**TRECHO DA PÁGINA**:
-- -- --

Concordaram, benevolentemente, com a sugestão que lhes passei de reproduzir uma
narrativa radiofônica, por mim levada ao ar nos idos de 60, com foco em feitos
e ditos do ilustre personagem. Naqueles tempos, ainda residindo em Uberaba, este
escriba mantinha, na Rádio Difusora, um programa semanal, com boa audiência, intitulado
“Uma vida, um exemplo!” Os originais de, aproximadamente, duas centenas de
radiofonizações são conservados em arquivo pessoal. Retratam perfis e
depoimentos de figuras que deixaram rastro cintilante na história de Uberaba e de
outras cidades do Triângulo Mineiro. A íntegra do trabalho alusivo a Lauro
Fontoura, em sua concepção original, guardando o ritmo peculiar da dicção
radiofônica, estampada na publicação poética relançada, foi a maneira singela
encontrada de atender à solicitação dos editores do livro. Solicitação –
diga-se de passagem - que me proporcionou prazerosa emoção: reencontro com
figura icônica da distante mocidade.

-- -- --

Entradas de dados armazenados
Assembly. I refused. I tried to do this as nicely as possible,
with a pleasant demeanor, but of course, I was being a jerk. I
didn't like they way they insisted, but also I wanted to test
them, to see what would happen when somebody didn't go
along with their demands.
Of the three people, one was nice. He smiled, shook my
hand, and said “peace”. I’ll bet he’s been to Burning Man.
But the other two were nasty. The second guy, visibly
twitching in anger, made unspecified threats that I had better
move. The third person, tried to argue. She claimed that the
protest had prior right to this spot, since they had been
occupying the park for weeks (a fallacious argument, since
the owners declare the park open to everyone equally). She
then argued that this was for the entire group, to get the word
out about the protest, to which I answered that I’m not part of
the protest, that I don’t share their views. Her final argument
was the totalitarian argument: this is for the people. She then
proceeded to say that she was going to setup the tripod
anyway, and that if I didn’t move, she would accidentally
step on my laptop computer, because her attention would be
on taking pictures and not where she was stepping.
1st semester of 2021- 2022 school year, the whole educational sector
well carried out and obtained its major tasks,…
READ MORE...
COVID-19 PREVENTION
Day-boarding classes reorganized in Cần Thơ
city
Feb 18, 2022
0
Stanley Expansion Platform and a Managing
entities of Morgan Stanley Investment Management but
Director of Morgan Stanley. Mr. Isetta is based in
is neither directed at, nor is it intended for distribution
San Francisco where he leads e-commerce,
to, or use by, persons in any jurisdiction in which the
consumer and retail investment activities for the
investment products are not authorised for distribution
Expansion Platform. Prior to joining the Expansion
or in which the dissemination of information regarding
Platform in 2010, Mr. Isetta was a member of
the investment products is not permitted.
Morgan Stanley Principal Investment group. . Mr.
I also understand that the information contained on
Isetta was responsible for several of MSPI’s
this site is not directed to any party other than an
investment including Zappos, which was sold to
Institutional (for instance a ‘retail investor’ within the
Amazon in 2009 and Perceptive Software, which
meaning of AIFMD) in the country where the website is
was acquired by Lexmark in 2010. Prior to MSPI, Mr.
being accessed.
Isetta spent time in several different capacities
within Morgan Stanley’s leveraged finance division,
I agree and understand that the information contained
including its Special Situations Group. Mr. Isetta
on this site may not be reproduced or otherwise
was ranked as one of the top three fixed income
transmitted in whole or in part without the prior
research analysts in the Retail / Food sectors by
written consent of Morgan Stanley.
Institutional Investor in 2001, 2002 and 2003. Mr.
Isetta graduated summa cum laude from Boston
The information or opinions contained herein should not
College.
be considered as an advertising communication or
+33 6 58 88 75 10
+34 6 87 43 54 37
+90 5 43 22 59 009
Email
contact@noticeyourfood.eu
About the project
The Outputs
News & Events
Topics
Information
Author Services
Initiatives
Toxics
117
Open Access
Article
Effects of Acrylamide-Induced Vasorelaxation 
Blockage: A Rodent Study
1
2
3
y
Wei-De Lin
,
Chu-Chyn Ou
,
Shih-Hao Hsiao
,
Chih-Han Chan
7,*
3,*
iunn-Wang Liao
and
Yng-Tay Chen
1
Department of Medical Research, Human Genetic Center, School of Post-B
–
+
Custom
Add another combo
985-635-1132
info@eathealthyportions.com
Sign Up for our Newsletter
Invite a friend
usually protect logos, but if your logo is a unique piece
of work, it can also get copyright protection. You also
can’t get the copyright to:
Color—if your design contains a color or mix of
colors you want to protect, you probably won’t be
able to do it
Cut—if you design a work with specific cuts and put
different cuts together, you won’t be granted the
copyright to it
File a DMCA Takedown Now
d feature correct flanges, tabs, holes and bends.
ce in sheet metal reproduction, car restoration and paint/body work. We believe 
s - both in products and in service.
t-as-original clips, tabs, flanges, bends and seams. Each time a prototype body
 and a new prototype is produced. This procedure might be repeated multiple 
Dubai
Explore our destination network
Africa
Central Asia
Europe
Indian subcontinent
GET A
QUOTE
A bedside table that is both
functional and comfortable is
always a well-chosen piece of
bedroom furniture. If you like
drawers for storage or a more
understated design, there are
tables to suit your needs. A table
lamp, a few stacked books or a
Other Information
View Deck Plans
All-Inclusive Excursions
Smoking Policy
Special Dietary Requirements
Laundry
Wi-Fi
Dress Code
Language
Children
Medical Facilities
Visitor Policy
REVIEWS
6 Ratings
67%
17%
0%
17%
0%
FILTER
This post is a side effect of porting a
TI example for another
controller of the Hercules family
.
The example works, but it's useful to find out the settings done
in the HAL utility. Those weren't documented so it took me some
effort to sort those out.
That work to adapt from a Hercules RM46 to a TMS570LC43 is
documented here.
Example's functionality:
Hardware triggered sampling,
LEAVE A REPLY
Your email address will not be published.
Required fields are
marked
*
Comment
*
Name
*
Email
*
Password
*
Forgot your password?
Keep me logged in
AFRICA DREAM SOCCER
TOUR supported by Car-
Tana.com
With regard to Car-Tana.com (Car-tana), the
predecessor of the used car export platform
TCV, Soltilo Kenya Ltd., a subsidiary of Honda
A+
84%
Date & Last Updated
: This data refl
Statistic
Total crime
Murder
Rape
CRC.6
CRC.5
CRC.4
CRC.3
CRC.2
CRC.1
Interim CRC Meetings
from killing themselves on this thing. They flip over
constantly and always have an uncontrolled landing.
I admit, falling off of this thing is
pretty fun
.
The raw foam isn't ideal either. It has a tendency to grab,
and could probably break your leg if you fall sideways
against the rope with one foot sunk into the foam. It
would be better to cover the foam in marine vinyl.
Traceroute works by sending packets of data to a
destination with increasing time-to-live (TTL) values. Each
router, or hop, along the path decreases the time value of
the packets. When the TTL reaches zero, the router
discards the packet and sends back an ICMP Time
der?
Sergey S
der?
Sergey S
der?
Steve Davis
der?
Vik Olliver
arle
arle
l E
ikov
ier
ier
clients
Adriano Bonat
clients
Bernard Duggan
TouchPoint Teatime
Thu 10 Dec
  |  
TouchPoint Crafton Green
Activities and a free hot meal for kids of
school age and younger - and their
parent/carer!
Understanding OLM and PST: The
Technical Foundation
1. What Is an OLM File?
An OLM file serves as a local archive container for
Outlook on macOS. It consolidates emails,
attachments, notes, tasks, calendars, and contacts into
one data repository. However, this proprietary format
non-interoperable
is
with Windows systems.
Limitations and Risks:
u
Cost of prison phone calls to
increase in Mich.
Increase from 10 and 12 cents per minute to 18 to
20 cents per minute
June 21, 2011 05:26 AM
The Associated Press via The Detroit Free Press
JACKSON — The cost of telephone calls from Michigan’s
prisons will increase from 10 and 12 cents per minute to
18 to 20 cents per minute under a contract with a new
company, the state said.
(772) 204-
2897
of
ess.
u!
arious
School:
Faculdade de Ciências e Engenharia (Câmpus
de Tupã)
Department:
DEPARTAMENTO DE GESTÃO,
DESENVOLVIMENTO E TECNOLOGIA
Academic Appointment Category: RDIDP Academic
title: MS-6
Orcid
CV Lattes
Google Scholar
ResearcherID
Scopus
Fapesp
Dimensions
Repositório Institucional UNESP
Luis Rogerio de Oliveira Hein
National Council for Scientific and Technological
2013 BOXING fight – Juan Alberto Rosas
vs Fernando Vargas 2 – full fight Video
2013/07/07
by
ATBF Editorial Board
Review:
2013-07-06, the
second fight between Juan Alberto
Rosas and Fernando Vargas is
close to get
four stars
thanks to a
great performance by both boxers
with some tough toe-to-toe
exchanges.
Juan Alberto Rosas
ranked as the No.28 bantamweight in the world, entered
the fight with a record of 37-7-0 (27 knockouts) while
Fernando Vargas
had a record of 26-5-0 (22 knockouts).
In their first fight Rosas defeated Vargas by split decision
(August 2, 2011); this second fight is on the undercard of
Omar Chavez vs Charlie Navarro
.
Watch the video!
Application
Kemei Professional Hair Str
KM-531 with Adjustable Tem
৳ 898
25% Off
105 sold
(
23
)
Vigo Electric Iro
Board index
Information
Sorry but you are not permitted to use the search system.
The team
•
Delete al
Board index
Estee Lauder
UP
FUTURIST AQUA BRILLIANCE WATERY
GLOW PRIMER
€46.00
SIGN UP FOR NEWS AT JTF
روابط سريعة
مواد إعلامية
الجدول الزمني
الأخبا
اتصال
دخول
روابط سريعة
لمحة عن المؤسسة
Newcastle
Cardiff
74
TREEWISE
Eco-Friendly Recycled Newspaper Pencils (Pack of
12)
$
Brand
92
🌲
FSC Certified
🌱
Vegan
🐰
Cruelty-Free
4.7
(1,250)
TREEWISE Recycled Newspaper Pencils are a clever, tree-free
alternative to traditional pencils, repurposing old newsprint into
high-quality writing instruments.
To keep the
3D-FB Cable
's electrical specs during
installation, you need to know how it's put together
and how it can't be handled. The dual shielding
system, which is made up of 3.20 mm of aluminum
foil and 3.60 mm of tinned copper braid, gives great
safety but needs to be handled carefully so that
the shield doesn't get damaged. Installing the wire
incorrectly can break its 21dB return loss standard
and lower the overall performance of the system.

-- -- --

**INSTRUÇÕES**:
**1.** Resuma em duas frases o trecho da página sobre o programa radiofônico "Uma vida, um exemplo!".
**2.** No trecho da página sobre o programa radiofônico, reescreva em forma de lista o parágrafo que começa com "Concordaram, benevolentemente", mantendo seus fatos principais.
**3.** Prossiga o trecho sobre o programa radiofônico "Uma vida, um exemplo!" a partir do ponto em que ele termina.
Os itens não são necessários para a realização das tarefas.

**RESPOSTAS POR TAREFA**:
**1.** Nos anos 60, ainda residindo em Uberaba, o autor mantinha na Rádio Difusora o programa semanal "Uma vida, um exemplo!", cujos originais, cerca de duas centenas de radiofonizações sobre figuras marcantes de Uberaba e de outras cidades do Triângulo Mineiro, conserva em arquivo pessoal. Com a concordância dos editores do livro, a íntegra do trabalho dedicado a Lauro Fontoura foi reproduzida na publicação poética relançada, e a solicitação lhe proporcionou a emoção de reencontrar uma figura icônica de sua mocidade.

**2.**
- Os editores do livro aceitaram a sugestão do autor de reproduzir uma narrativa radiofônica sobre o ilustre personagem, levada ao ar nos anos 60.
- Naquela época, o autor residia em Uberaba e mantinha na Rádio Difusora um programa semanal de boa audiência, intitulado "Uma vida, um exemplo!".
- Os originais de cerca de duas centenas de radiofonizações estão conservados em arquivo pessoal.
- Essas radiofonizações retratam perfis e depoimentos de figuras marcantes da história de Uberaba e de outras cidades do Triângulo Mineiro.
- A íntegra do trabalho sobre Lauro Fontoura, em sua concepção original e com o ritmo próprio da dicção radiofônica, foi publicada na obra poética relançada, atendendo à solicitação dos editores.
- O pedido proporcionou ao autor a emoção de reencontrar uma figura icônica de sua mocidade.

**3.**
Na
sequência, entrego ao culto leitorado, para infalível embevecimento, algumas
reluzentes amostras da lírica social e romântica do esplêndido poeta Lauro
Fontoura, extraídas do “Ciclo do amor e da vida”.
-
“Religião. Não existe, a rigor, nem
o Bem, nem Mal... / existe apenas, convencionalismo. / Um doutrinário
sentimentalismo / veio desigualar o que era igual. / O humano instinto de
selecionismo / criou uma apologética social. / É essa estreita noção de moralismo
/ que separa um mortal de outro mortal. / No jardim claro da meditação, / buscando
o fruto puro da razão, / que é a verdade sem dogmas e artifício, / o homem, bem
como a própria natureza, / não conhece fronteira de Beleza, / de Bem e Mal, nem
de Virtude e Vício.”
-
“Homo Sapiens. Mera aglutinação de princípios
vitais, / que uns farrapos de ideal, transfigura e ilumina, / minh’alma é uma
equação de sangue e albumina / e precipitações orgânicas fatais. / O amor, que
ora me exalta, que ora me alucina, / é uma simples reação de elétrons
especiais. / A consciência e a razão são funções cerebrais / que a cadeia
nervosa impulsiona e origina. / Não vejo explicação para o espiritualismo: / -
sou um produto de íons e cátions celulares, / sem força de vontade, sem
substância anímica. / Bom e mau, sou capaz de crime e heroísmo, / consoante
agitação dos centros medulares / que obedece a leis biológicas da química.”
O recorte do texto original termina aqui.